▶ [WORK ORDER 1]: Transcribe the passage of the Indiana court opinion from "Defendant raises seven" up to and including "her prior conviction.".
── TEXT
Supreme Court of Indiana
Jun 22, 1983
446 N.E.2d 1326 (Ind. 1983)

Opinion

No. 1081S303.

April 13, 1983. Rehearing Denied June 22, 1983.

Appeal from the Jasper Circuit Court, Bryce E. Billings, Special Judge.

Stuart W. Hyvonen, Rensselaer, for appellant.

Linely E. Pearson, Atty. Gen., Lee Cloyd, Deputy Atty. Gen., Indianapolis, for appellee.


Defendant-Appellant, Joseph W. Hurley, was convicted of Possession of Marijuana, Ind. Code § 35-48-4-11 (Burns Supp. 1982), and Maintaining a Common Nuisance, Ind. Code § 35-48-4-13 (Burns Repl. 1979), at the conclusion of a jury trial in Jasper Circuit Court on March 5, 1981. The trial court subsequently sentenced him to two (2) years on the charge of maintaining a common nuisance and two (2) years on possession of marijuana, both terms to be served concurrently. For the finding of habitual offender, Hurley was sentenced to an additional thirty (30) years.

Defendant raises seven errors for our consideration, concerning: 1) whether the trial court erred in refusing the defendant a psychiatric evaluation; 2) whether the trial court erred in joining the offenses at trial; 3) whether certain of the State's exhibits were improperly admitted; 4) whether the trial court erred in denying the defendant's motion for continuance; 5) whether the transfer of the defendant to the Lake County Jail denied him effective assistance of counsel; 6) whether the trial court erred in overruling the defendant's Motion to Quash Search Warrant and Suppress Evidence; and, 7) whether the trial court erred in permitting the State to cross-examine the defendant's wife regarding her prior conviction.
────
▶ [WORK ORDER 2]: Please restate the entries word for word, from their start up to and including the line with "eindrucksvoll zeigt: Zusammen". Leave the pictures out of your answer.
── DATA SUPPLIED
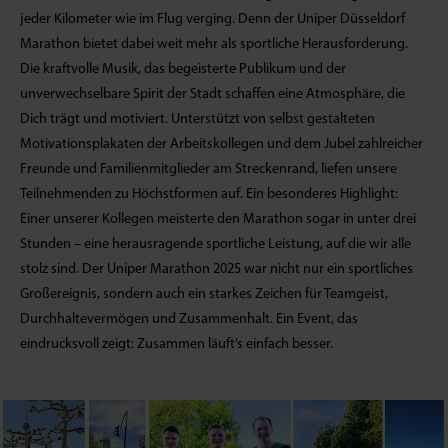
jeder Kilometer wie im Flug verging. Denn der Uniper Düsseldorf
Marathon bietet dabei weit mehr als sportliche Herausforderung.
Die kraftvolle Musik, das begeisterte Publikum und der
unverwechselbare Spirit der Stadt schaffen eine Atmosphäre, die
Dich trägt und motiviert. Unterstützt von selbst gestalteten
Motivationsplakaten der Arbeitskollegen und dem Jubel zahlreicher
Freunde und Familienmitglieder am Streckenrand, liefen unsere
Teilnehmenden zu Höchstformen auf. Ein besonderes Highlight:
Einer unserer Kollegen meisterte den Marathon sogar in unter drei
Stunden – eine herausragende sportliche Leistung, auf die wir alle
stolz sind. Der Uniper Marathon 2025 war nicht nur ein sportliches
Großereignis, sondern auch ein starkes Zeichen für Teamgeist,
Durchhaltevermögen und Zusammenhalt. Ein Event, das
eindrucksvoll zeigt: Zusammen läuft’s einfach besser.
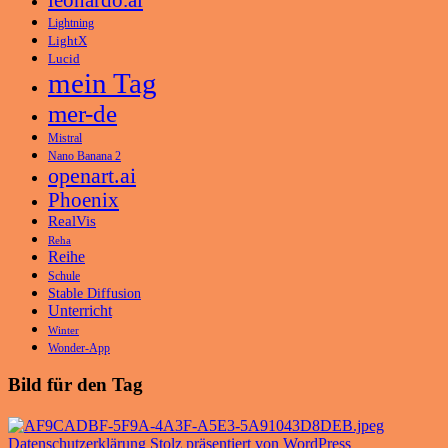
Lightning
LightX
Lucid
mein Tag
mer-de
Mistral
Nano Banana 2
openart.ai
Phoenix
RealVis
Reha
Reihe
Schule
Stable Diffusion
Unterricht
Winter
Wonder-App
Bild für den Tag
Datenschutzerklärung
Stolz präsentiert von WordPress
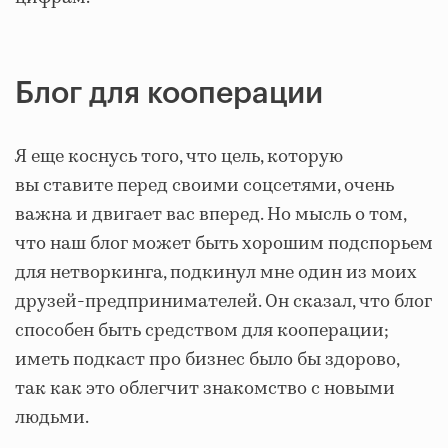
Блог для кооперации
Я еще коснусь того, что цель, которую
вы ставите перед своими соцсетями, очень
важна и двигает вас вперед. Но мысль о том,
что наш блог может быть хорошим подспорьем
для нетворкинга, подкинул мне один из моих
друзей-предпринимателей. Он сказал, что блог
способен быть средством для кооперации;
иметь подкаст про бизнес было бы здорово,
так как это облегчит знакомство с новыми
людьми.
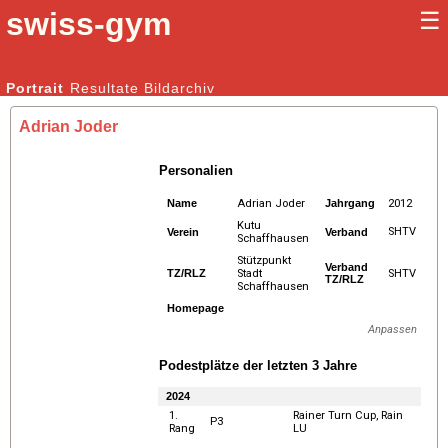
swiss-gym
☰
Kunstturnen Männer |
Portrait
Resultate
Bildarchiv
Kunstturnen Frauen
Adrian Joder
Personalien
Name
Adrian Joder
Jahrgang
2012
Kutu
SHTV
Verein
Verband
Schaffhausen
Stützpunkt
Verband
TZ/RLZ
Stadt
SHTV
TZ/RLZ
Schaffhausen
Homepage
Anpassen
Podestplätze der letzten 3 Jahre
2024
1.
Rainer Turn Cup, Rain
P3
Rang
LU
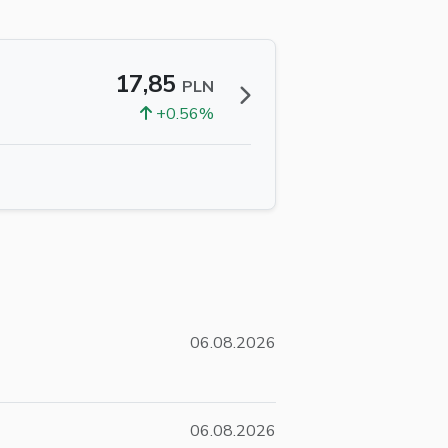
17,85
PLN
+0.56%
06.08.2026
06.08.2026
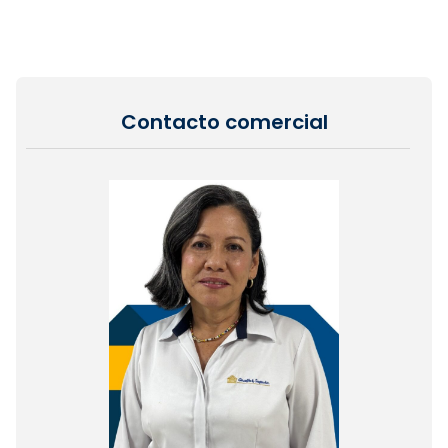
Contacto comercial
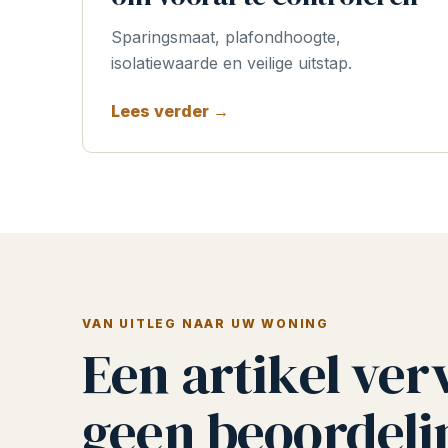
Sparingsmaat, plafondhoogte,
isolatiewaarde en veilige uitstap.
Lees verder →
VAN UITLEG NAAR UW WONING
Een artikel ver
geen beoordeli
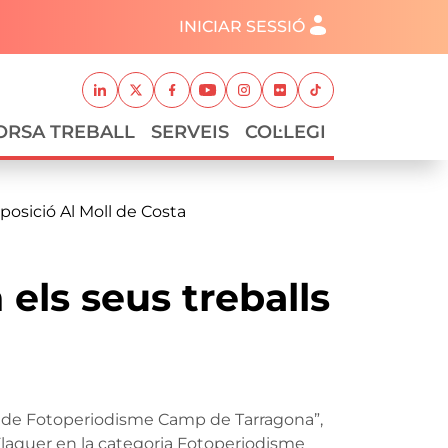
Menú del compte d'usuari
INICIAR SESSIÓ
Xarxes socials
Linkedin
Twitter
Facebook
Youtube
Instagram
Flickr
TikTok
ORSA TREBALL
SERVEIS
COL·LEGI
posició Al Moll de Costa
els seus treballs
remi de Fotoperiodisme Camp de Tarragona”,
Flaquer en la categoria Fotoperiodisme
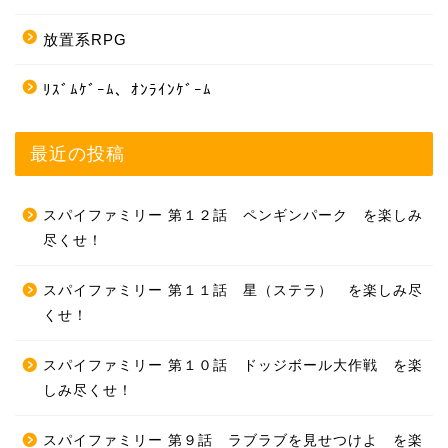
放置系RPG
ﾘｽﾞﾑｹﾞｰﾑ、ｵﾝﾗｲﾝｹﾞｰﾑ
最近の投稿
スパイファミリー 第１２話 ペンギンパーク を楽しみ
尽くせ！
スパイファミリー 第１１話 星（ステラ） を楽しみ尽
くせ！
スパイファミリー 第１０話 ドッジボール大作戦 を楽
しみ尽くせ！
ホーム
スパイファミリー 第９話 ラブラブを見せつけよ を楽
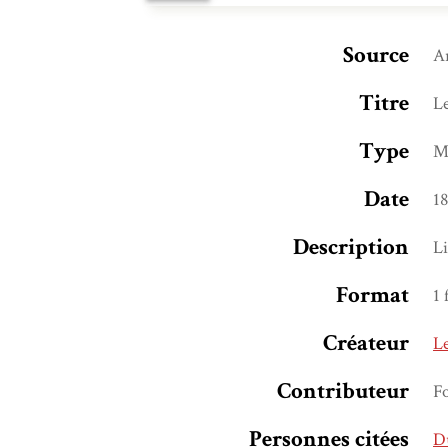
Source
Ar
Titre
Le
Type
M
Date
1
Description
Li
Format
1 
Créateur
Le
Contributeur
F
Personnes citées
D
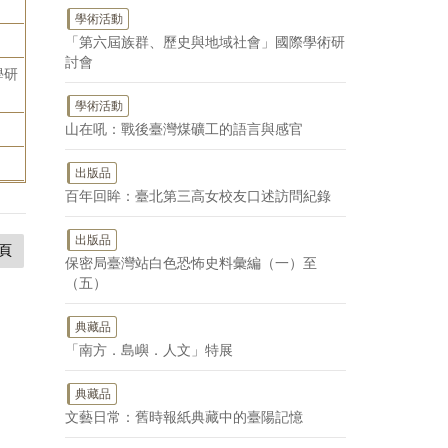
學術活動
「第六屆族群、歷史與地域社會」國際學術研
討會
學研
學術活動
山在吼：戰後臺灣煤礦工的語言與感官
出版品
百年回眸：臺北第三高女校友口述訪問紀錄
出版品
頁
保密局臺灣站白色恐怖史料彙編（一）至
（五）
典藏品
「南方．島嶼．人文」特展
典藏品
文藝日常：舊時報紙典藏中的臺陽記憶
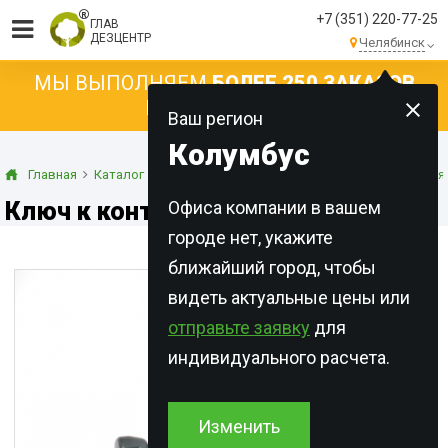
+7 (351) 220-77-25
ГЛАВ
ДЕЗЦЕНТР
Челябинск
МЫ ВЫПОЛНЯЕМ
БОЛЕЕ 250 ЗАКАЗОВ
КАЖДЫЙ ДЕНЬ!
Ваш регион
Колумбус
Главная
Каталог
Оборудование
Контейнеры для применения
Ключ к контейнерам
Офиса компании в вашем
городе нет, укажите
ближайший город, чтобы
видеть актуальные цены или
отправьте заявку
для
индивидуального расчета.
Изменить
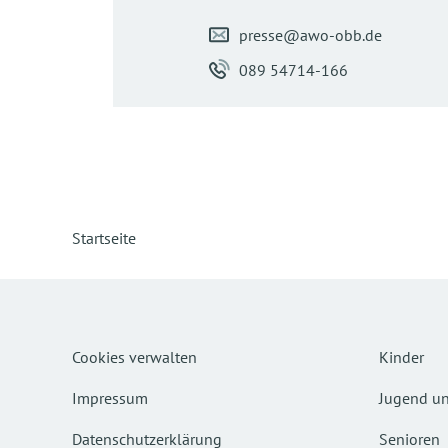
presse@awo-obb.de
089 54714-166
Startseite
Cookies verwalten
Kinder
Impressum
Jugend un
Datenschutzerklärung
Senioren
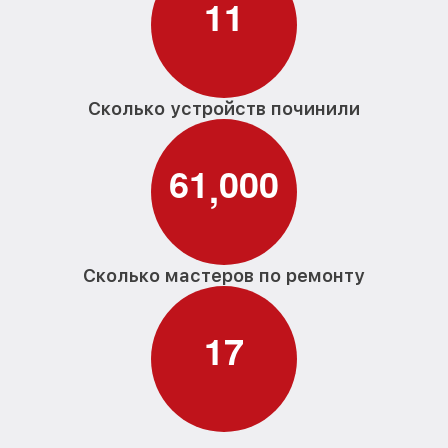
1
1
Сколько устройств починили
6
1
0
0
0
,
Сколько мастеров по ремонту
1
7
────
▶ [EXERCISE OUTPUT 1]:
Defendant raises seven errors for our consideration, concerning: 1) whether the trial court erred in refusing the defendant a psychiatric evaluation; 2) whether the trial court erred in joining the offenses at trial; 3) whether certain of the State's exhibits were improperly admitted; 4) whether the trial court erred in denying the defendant's motion for continuance; 5) whether the transfer of the defendant to the Lake County Jail denied him effective assistance of counsel; 6) whether the trial court erred in overruling the defendant's Motion to Quash Search Warrant and Suppress Evidence; and, 7) whether the trial court erred in permitting the State to cross-examine the defendant's wife regarding her prior conviction.

▶ [EXERCISE OUTPUT 2]:
jeder Kilometer wie im Flug verging. Denn der Uniper Düsseldorf
Marathon bietet dabei weit mehr als sportliche Herausforderung.
Die kraftvolle Musik, das begeisterte Publikum und der
unverwechselbare Spirit der Stadt schaffen eine Atmosphäre, die
Dich trägt und motiviert. Unterstützt von selbst gestalteten
Motivationsplakaten der Arbeitskollegen und dem Jubel zahlreicher
Freunde und Familienmitglieder am Streckenrand, liefen unsere
Teilnehmenden zu Höchstformen auf. Ein besonderes Highlight:
Einer unserer Kollegen meisterte den Marathon sogar in unter drei
Stunden – eine herausragende sportliche Leistung, auf die wir alle
stolz sind. Der Uniper Marathon 2025 war nicht nur ein sportliches
Großereignis, sondern auch ein starkes Zeichen für Teamgeist,
Durchhaltevermögen und Zusammenhalt. Ein Event, das
eindrucksvoll zeigt: Zusammen läuft’s einfach besser.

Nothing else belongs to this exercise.